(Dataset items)
::::

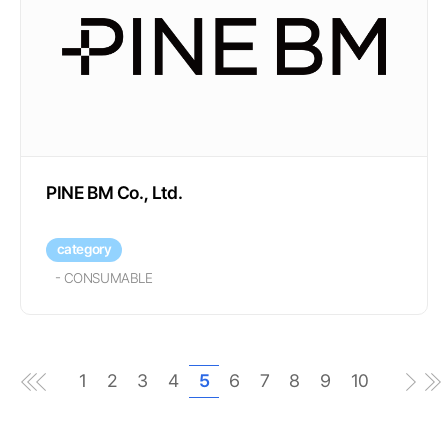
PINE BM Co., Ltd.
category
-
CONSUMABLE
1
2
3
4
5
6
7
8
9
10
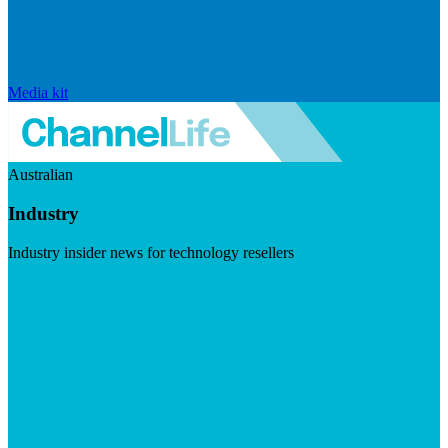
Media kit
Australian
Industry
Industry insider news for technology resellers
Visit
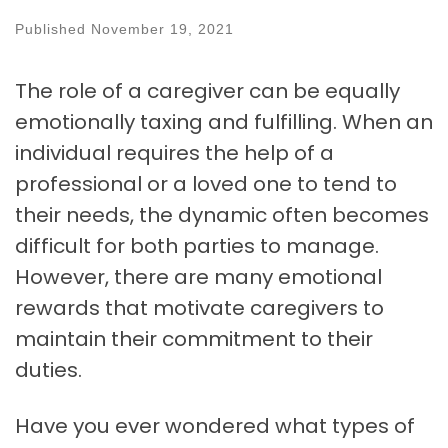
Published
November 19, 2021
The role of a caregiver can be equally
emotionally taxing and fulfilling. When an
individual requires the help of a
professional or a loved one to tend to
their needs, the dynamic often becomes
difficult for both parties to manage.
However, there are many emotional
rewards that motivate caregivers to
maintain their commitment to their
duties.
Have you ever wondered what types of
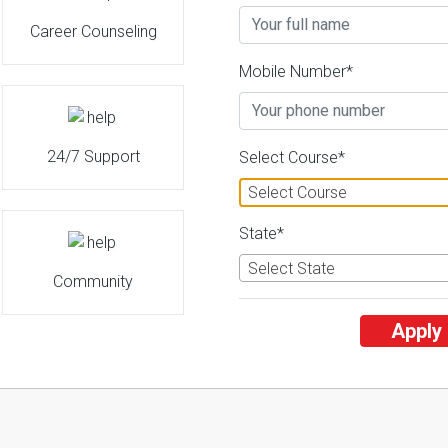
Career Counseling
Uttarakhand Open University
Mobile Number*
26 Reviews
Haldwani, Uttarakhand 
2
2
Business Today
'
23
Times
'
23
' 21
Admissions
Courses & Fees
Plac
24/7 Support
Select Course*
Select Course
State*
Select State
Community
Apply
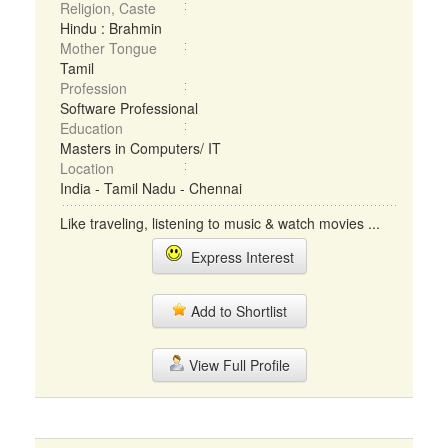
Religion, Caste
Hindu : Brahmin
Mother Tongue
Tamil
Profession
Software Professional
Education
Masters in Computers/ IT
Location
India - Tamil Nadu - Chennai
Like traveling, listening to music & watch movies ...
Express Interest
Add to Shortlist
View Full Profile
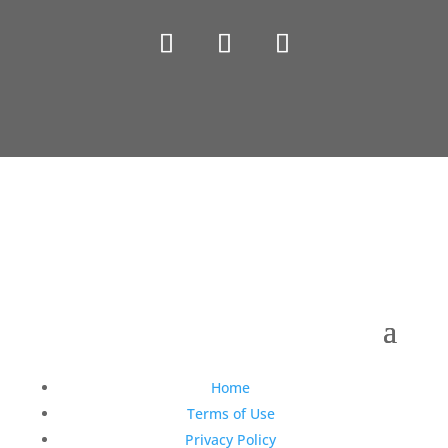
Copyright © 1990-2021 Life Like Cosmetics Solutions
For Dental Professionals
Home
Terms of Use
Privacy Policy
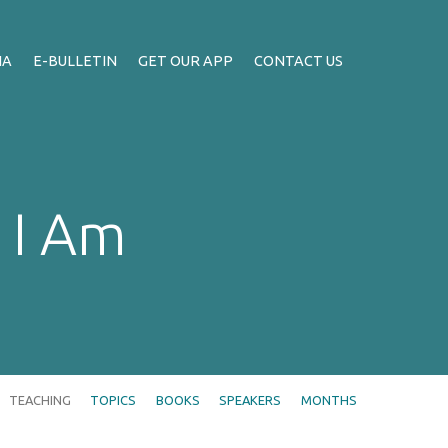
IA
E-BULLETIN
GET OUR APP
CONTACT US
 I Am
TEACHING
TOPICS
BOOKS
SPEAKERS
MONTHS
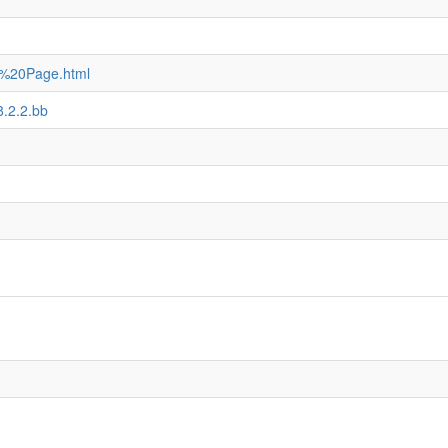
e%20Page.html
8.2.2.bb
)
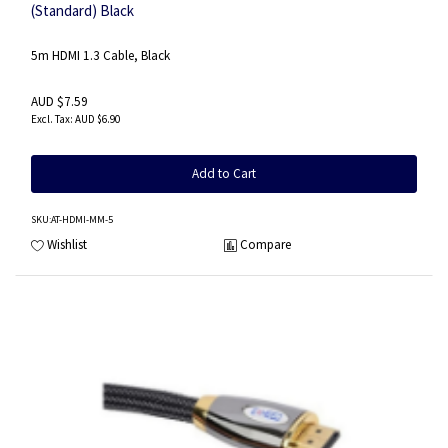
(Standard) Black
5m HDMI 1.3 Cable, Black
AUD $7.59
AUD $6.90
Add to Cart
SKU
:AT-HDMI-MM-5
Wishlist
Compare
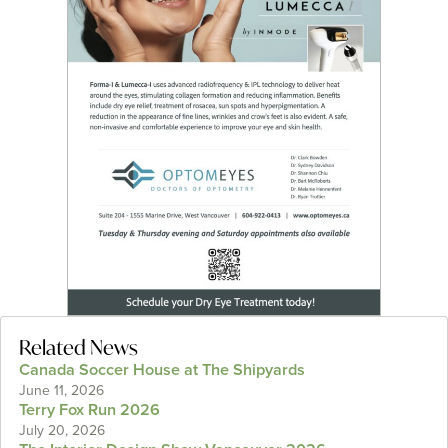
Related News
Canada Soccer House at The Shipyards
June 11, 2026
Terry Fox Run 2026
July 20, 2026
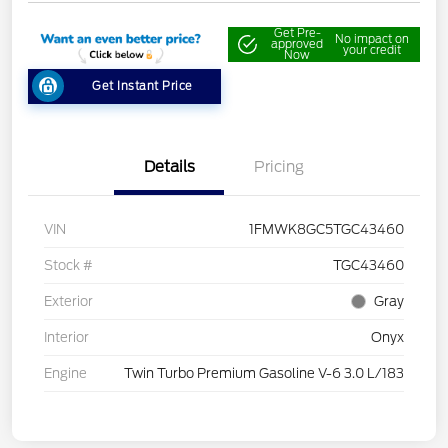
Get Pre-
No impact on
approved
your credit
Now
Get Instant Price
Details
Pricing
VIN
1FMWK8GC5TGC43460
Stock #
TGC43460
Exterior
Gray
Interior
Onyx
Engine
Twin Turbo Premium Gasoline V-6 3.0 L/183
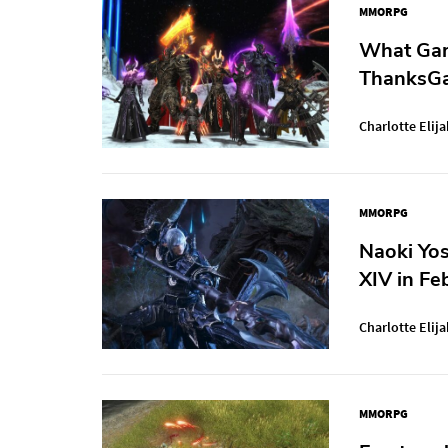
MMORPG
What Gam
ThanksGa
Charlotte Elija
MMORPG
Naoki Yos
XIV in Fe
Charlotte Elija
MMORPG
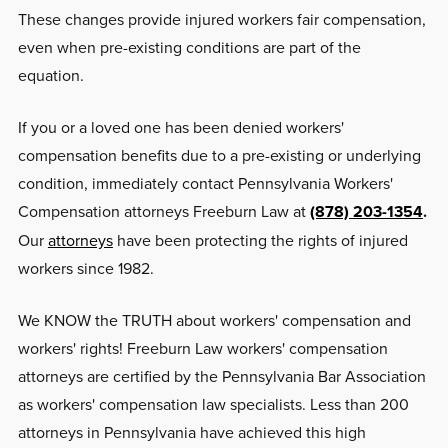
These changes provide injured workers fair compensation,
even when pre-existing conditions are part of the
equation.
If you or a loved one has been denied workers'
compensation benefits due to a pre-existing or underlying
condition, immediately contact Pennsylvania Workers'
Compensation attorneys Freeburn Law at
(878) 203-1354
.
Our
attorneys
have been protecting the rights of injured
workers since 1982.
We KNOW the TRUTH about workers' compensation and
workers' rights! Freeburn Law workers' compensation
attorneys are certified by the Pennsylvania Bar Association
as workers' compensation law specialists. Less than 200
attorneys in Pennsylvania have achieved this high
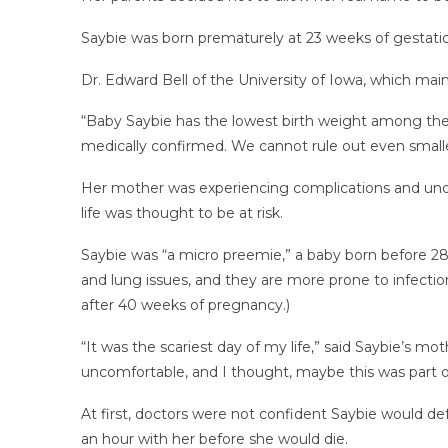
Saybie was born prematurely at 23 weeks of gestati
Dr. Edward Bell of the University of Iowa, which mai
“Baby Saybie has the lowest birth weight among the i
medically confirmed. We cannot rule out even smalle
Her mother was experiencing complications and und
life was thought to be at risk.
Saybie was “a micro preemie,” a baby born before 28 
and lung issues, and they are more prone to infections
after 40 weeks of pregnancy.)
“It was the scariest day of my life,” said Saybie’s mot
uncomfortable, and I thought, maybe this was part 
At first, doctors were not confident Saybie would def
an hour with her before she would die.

::::

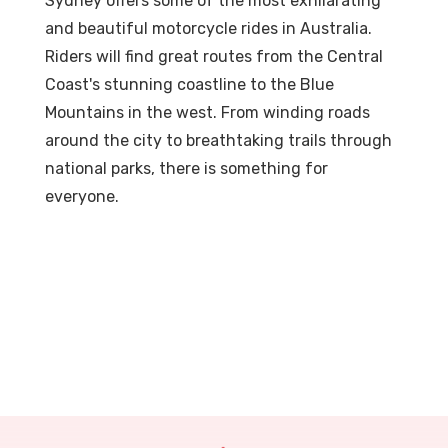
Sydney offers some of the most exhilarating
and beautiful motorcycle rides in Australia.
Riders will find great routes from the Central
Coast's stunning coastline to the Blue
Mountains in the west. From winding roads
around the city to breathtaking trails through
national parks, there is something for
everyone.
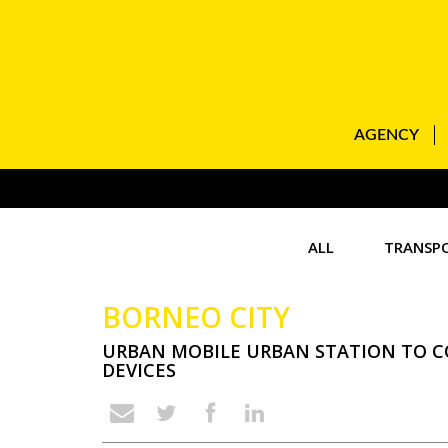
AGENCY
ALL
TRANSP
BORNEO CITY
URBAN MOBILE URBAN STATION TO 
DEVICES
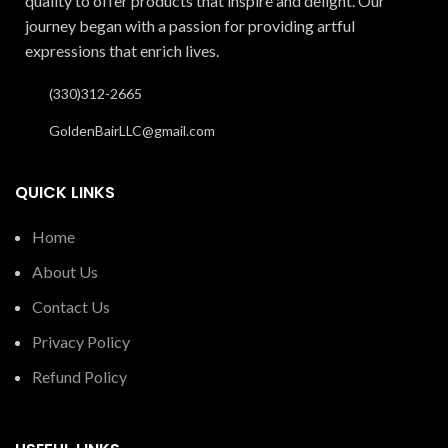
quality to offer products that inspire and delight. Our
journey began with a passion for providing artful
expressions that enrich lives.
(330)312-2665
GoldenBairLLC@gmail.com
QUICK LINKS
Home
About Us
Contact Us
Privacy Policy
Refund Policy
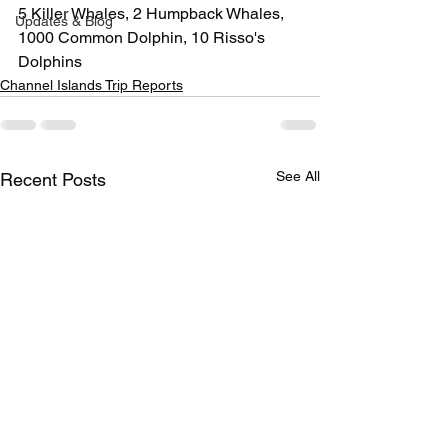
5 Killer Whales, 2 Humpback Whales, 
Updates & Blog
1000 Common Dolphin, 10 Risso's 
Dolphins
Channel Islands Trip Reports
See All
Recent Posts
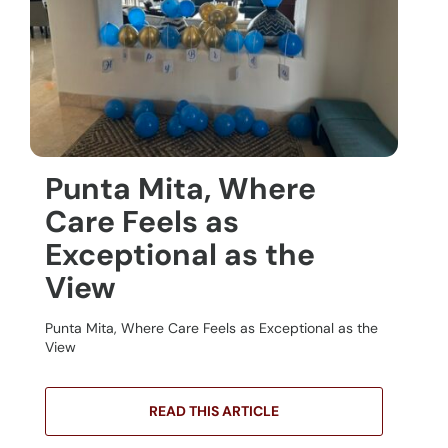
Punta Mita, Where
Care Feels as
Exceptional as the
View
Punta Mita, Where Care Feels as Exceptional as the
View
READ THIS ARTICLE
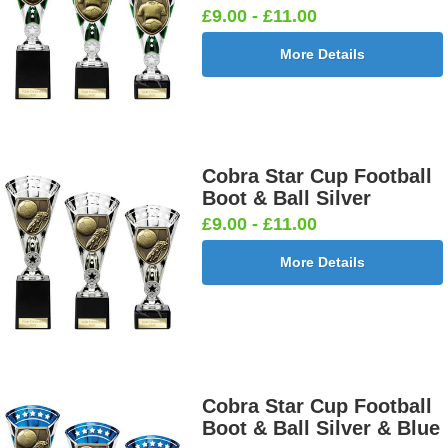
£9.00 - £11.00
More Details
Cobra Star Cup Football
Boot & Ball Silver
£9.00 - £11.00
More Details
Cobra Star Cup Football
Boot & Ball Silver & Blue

::::

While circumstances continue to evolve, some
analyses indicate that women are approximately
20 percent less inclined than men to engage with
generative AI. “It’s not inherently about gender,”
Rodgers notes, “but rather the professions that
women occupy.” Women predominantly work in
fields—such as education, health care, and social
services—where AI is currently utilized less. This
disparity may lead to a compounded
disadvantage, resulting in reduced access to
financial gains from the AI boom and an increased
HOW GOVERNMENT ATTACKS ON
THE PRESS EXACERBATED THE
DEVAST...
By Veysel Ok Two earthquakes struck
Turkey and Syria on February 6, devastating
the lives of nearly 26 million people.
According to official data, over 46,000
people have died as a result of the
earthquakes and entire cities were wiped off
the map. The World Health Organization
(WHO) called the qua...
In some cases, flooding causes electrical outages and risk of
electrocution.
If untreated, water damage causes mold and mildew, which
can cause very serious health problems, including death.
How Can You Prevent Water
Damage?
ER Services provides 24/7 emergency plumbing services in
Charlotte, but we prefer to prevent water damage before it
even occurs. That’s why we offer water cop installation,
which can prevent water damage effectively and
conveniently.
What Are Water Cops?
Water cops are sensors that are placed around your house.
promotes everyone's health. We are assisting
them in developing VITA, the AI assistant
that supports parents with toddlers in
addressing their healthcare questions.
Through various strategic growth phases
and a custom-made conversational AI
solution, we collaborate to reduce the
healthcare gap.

::::

When you reach the line holding "and lung issues, and" in the records above, begin reproducing exactly, stop after the line holding "an hour with her before she would die.", and output nothing else.

and lung issues, and they are more prone to infections
after 40 weeks of pregnancy.)
“It was the scariest day of my life,” said Saybie’s mot
uncomfortable, and I thought, maybe this was part 
At first, doctors were not confident Saybie would def
an hour with her before she would die.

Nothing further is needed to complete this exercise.